Sharon again doesn't get too much to do here, but is at least present which is a change from the last one.

The very end of the comic does feel really weird though, aging Sharon up from 16 to 20 is... an interesting creative choice. I'm a little worried for what it means of the future of the comic, are they going to give her romantic interests and that because she's still mentally just 16. It's a really weird thing that is just kind of glossed over


This review contains spoilers!

The Time Witch is a comic strip adventure for the Doctor and his companion, Sharon. It opens on a planet existing before the Earth was formed and sees Brimo banished to an eternity capsule for her crimes against the planet Nefrin. She eventually ends up in a blank dimension (after millions of years in captivity) and finds that her will can create anything she wishes. To do this, though, she is drawing energy from our universe, something which affects the TARDIS and drags it to the dimension’s gateway. The Doctor and Sharon battle Brimo to prevent her drawing any more energy from our universe, which would ultimately destroy it, and trick her into trapping herself again.I have fond memories of this strip. I have owned the American reprints of many of the DWM comic strips for many years, since my early days of being a fan, and have always enjoyed these stories, particularly the presence of Sharon a fun, if under-developed companion.  Brimo is a fun villain. She’s like a less insane version of Omega. Able to create a world of luxury from nothing. It doesn’t seem she’s aware what effect her dimension is having on the rest of the universe but then why should she. She only turns nasty when she realises the Doctor is also able to conjure things up and is therefore a threat to her monopoly. The fact that the TARDIS is blocking the gateway and therefore the power means that, ultimately, she was always going to be defeated as long as the Doctor could distract her for long enough.

Sharon gets very little to do in this story but it does end with the rather bizarre epilogue where, because the TARDIS was split by the dimension leak, its two sections are four years apart by the end of the story. Recombining it is a simple matter but it means the Doctor and Sharon age 4 years each. For the Doctor this is unnoticeable but for Sharon it means she skips her teenage years. I think Sharon is supposed to be around 16 when she meets the Doctor in The Star Beast, which would mean she is now 20 years old. This is shown in the illustrations by a more defined, ‘cleaner’ face and by giving her much more obvious breasts!

Overall it’s a very slight tale but marvellously eccentric. Brimo has a Guardian of the Gateway but all it seems to want to do is drink tea with the Doctor and Sharon. There is a weird part where Brimo and the Doctor fight for control of the Guardian (Doctor vs Master style in the King’s Demons) and manage to split him into two parts –one wanting to kill, the other wanting to drink tea. There is a cliffhanger ending where Brimo conjures up a menagerie of monsters which the Doctor defeats by imagining a pit which they all fall into. It does reflect rather well the tone of Season 17 which was the most recent TV series.

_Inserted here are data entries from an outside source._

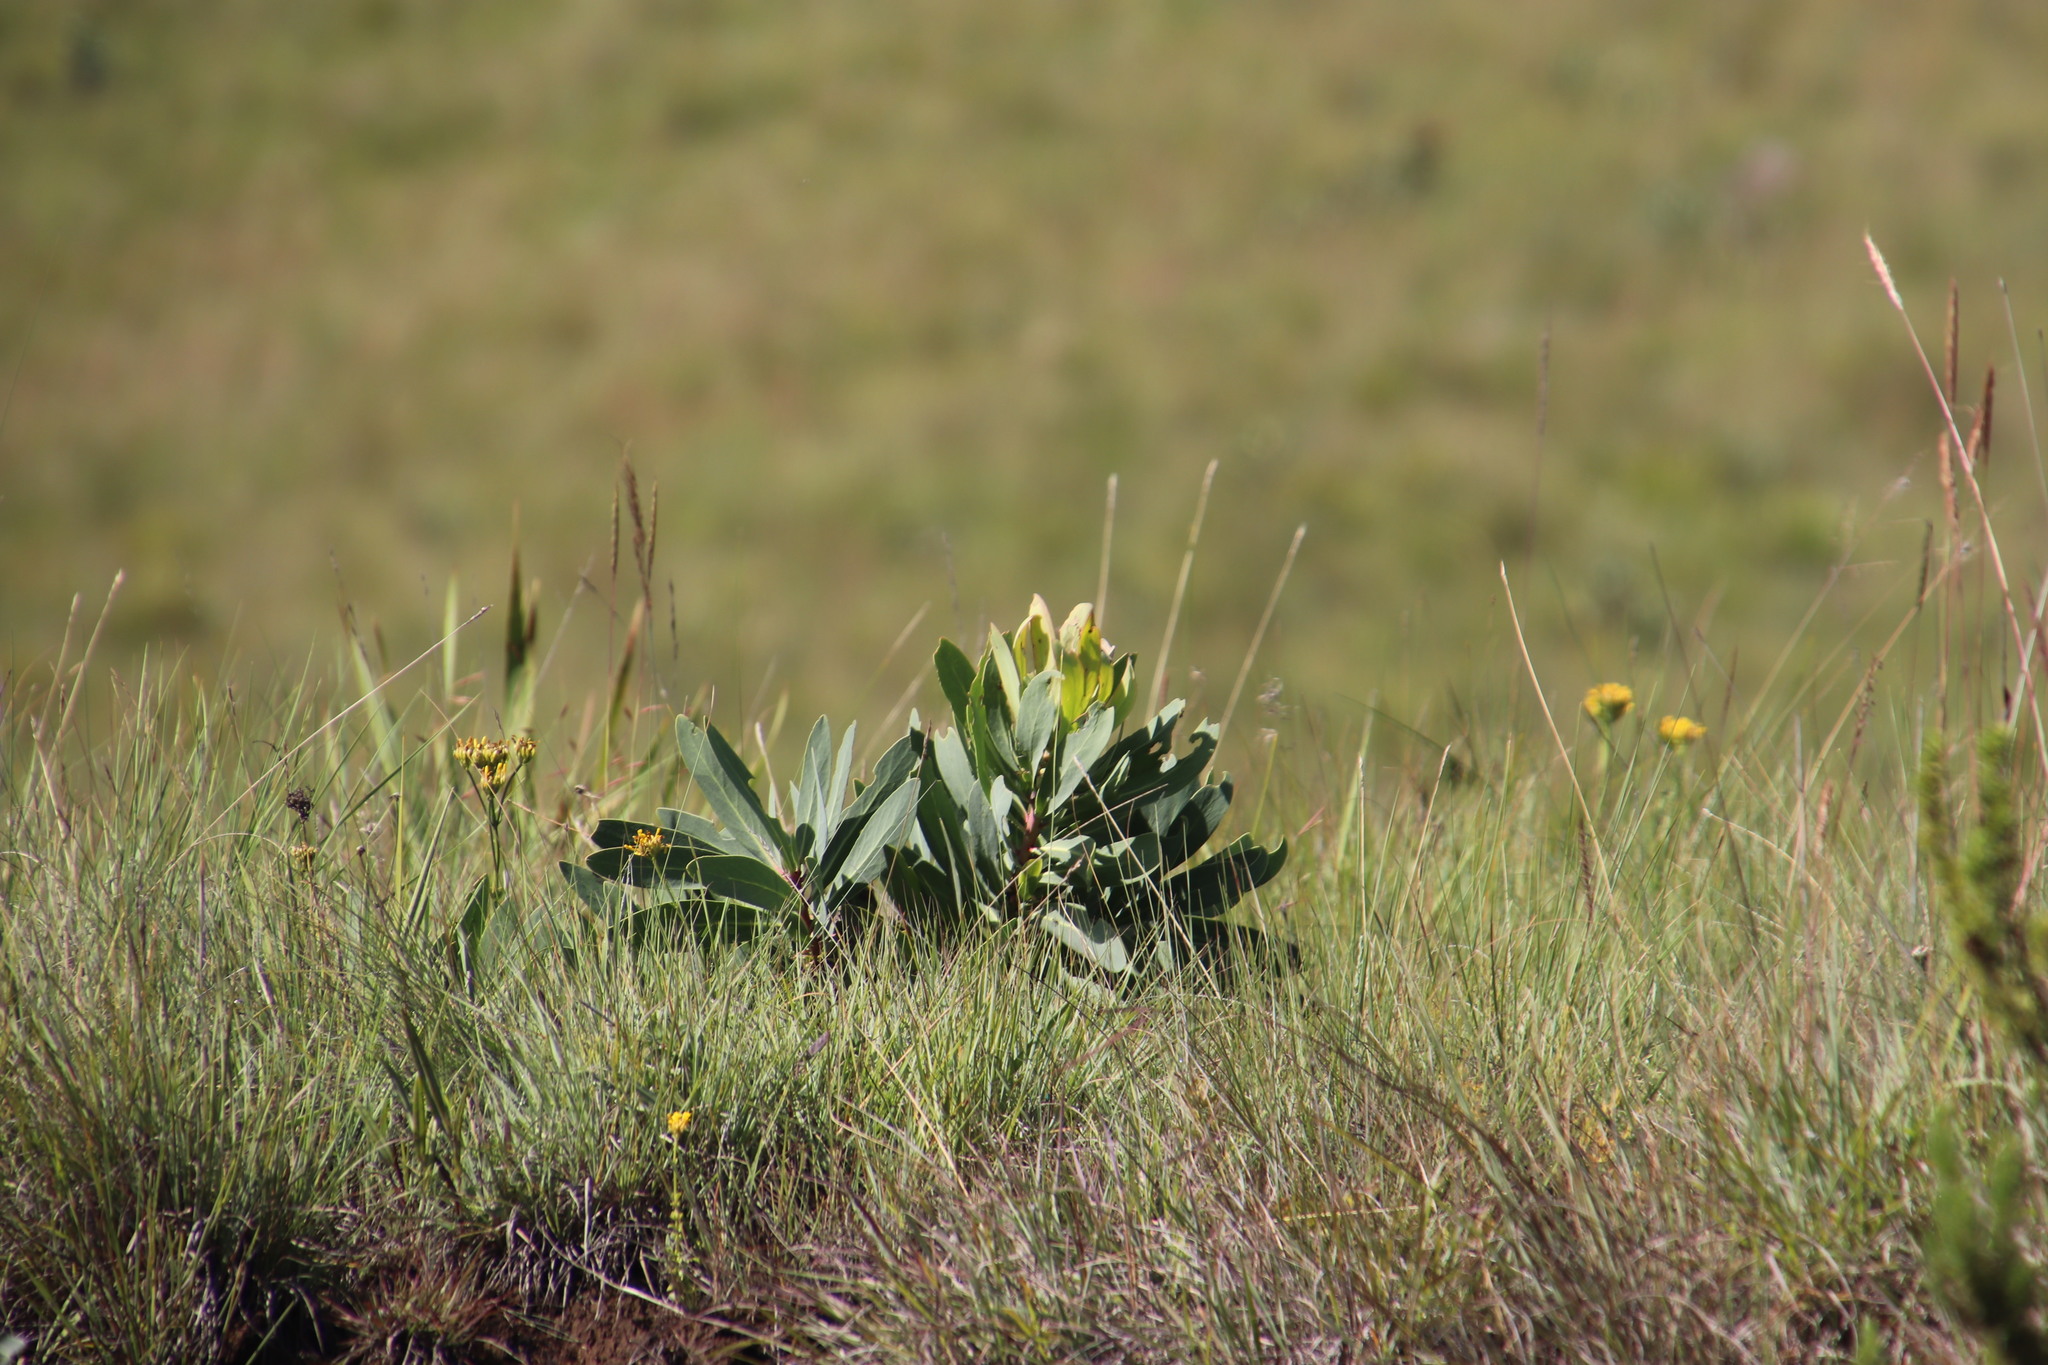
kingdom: Plantae
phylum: Tracheophyta
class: Magnoliopsida
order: Proteales
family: Proteaceae
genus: Protea
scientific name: Protea caffra
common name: Common sugarbush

The fact this initial scenes of this strip are stated as happening long before Earth was formed is quite interesting. The extrapolation is that there was quite an empire (the characters are not all the same species) that Nefrin is part of and it is millions of years before it all disappears and Brimo is left alone in space.

This dating doesn’t really tie in with much else from Doctor Who although recent audio, A Death in the Family establishes another planet with a fully developed civilisation at least 7,000,000,000 BC and there is also the scientific civilisation of Daemos, so it seems there were plenty of well developed planets and peoples long before Earth was even a glimmer in the universe’s eye.

A fun strip and certainly one which I have always considered fondly throughout the many years of my fandom and wasn’t disappointed in when revisiting for this marathon.